By Saturday morning, hundreds had arrived.

"I came after the incident and there were tons of people in Tahrir and by Al-Sinek," one demonstrator told AFP.

- DRONE HITS SADR HOME -
Many of the new arrivals were suspected to be members of Saraya al-Salam (Peace Brigades), the paramilitary group headed by Sadr.

They are nicknamed "blue helmets" for the headgear they typically wear, and witnesses said they were visible in large numbers in Tahrir before dawn on Saturday.

A source within Saraya told AFP one of its own members had died in the overnight clash, and that more unarmed members had been sent to Tahrir "to protect protesters."
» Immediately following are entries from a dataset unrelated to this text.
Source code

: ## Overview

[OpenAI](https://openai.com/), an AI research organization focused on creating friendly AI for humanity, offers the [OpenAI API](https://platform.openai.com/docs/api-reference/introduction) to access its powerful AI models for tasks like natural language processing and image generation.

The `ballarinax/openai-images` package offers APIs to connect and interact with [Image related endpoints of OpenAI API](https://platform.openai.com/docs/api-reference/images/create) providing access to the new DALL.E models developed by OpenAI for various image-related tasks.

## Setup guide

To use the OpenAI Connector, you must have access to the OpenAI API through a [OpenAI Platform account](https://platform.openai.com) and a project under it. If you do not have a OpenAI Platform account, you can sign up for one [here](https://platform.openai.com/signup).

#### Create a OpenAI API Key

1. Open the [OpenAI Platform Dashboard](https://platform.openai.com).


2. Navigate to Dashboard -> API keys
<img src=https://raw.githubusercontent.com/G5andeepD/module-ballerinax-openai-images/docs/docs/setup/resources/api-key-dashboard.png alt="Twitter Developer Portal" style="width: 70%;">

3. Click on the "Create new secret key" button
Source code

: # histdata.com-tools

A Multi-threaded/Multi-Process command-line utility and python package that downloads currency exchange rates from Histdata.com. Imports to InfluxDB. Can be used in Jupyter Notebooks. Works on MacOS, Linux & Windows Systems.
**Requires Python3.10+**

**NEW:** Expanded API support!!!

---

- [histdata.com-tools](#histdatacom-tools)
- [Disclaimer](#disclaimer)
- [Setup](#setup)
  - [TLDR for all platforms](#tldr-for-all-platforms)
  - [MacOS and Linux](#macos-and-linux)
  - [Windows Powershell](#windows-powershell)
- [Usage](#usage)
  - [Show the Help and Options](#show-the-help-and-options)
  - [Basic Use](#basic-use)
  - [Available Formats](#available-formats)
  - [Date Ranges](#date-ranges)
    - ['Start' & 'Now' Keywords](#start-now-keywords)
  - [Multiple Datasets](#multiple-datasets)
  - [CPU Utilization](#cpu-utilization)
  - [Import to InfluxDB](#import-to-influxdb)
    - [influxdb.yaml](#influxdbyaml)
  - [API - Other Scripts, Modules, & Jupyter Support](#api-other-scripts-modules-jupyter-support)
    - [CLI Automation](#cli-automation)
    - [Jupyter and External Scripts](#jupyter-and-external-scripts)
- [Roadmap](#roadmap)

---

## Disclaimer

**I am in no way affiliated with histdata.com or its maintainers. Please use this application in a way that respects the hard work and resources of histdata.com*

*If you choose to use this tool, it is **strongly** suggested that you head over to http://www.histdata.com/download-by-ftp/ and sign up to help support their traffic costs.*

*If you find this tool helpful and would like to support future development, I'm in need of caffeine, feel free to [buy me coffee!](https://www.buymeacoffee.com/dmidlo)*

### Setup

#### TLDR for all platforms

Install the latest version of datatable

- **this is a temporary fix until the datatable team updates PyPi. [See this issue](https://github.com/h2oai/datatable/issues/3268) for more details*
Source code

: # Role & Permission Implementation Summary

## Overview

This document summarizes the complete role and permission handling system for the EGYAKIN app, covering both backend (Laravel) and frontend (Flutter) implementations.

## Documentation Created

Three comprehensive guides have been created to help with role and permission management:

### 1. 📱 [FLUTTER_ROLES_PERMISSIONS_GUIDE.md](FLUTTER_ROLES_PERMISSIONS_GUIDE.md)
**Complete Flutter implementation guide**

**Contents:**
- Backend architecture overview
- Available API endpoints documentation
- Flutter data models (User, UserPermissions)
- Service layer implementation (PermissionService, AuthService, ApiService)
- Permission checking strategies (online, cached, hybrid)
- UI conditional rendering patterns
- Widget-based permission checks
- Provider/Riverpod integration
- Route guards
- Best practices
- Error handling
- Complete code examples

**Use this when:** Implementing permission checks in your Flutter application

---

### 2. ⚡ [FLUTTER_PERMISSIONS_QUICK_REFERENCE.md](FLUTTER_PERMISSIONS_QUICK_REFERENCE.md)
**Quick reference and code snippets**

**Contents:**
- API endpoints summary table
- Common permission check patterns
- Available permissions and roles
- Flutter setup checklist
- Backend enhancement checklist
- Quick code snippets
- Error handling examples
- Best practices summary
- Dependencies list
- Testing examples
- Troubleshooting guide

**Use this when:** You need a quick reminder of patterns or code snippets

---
Sadr has backed the protests, but demonstrators have been wary of his support as they feared it could pave the way for confrontations with pro-government forces.

Early Saturday, a drone dropped a bomb on his home in the shrine city of Najaf, damaging the exterior wall, sources within his party told AFP.

Sadr, a notoriously versatile figure, is currently in Iran.

In Baghdad, trucks of armed men briefly blocked a main road near Tahrir early on Saturday, firing their weapons and shouting, witnesses said.

Army units then deployed on the street.

Further south in Nasiriyah, the usual rallies swelled with crowds upset over the previous night's developments, an AFP correspondent said.

"We are coming in solidarity with Baghdad," one said.

Security forces also deployed in Nasiriyah, where protests have continued despite an attempted crackdown last week that left more than two dozen dead.

In Diwaniyah, another protest hotspot, thousands turned out early on Saturday but security forces, too, spread across the streets in larger numbers.

And preparations were under way in Najaf, where most of the country's Shiite Muslims are buried, for the funerals of those killed late Friday.

- 'OUTRAGED, DEEPLY SADDENED' -
The deaths pushed the toll since early October to more than 440 dead and nearly 20,000 wounded, according to an AFP toll compiled from medics, police and a national commission.

Diplomats in Baghdad were shocked at the violence, with the European Union's ambassador Martin Huth saying he was "outraged and deeply saddened at last night's killings."

British ambassador Stephen Hickey called on the government to "protect protesters and take urgent steps to hold the perpetrators of these crimes accountable."

Iraqi authorities have pledged to pursue any security force members responsible for violence against protesters but there has been little accountability so far.

The country has a complex security apparatus including the military, various police forces and the Hashed al-Shaabi, a mostly Shiite network including factions backed by Iran.

The Hashed initially backed Iraq's government against the protests, but switched sides after an intervention by the country's top Shiite cleric, Grand Ayatollah Ali Sistani.

The Hashed began publicly backing the rallies and on Thursday, thousands of its supporters streamed into Tahrir.

That sparked concern among protesters, worried that the show of force could destabilise their movement.

The youth-dominated rallies have already brought down the prime minister, Adel Abdel Mahdi, and the heads of Iraq's main political blocs have been huddled this week to agree on a new premier.

Sistani insisted on Friday he was not part of those talks but urged they take place with no "foreign interference," an apparent warning to Iran, Iraq's influential neighbour.

The US on Friday slammed the presence of Tehran's pointman in Iraq, Major General Qasem Soleimani, in Baghdad as "a huge violation of Iraqi sovereignty."

It also slapped sanctions on three Iraqi Hashed leaders it accused of involvement in the deadly crackdown.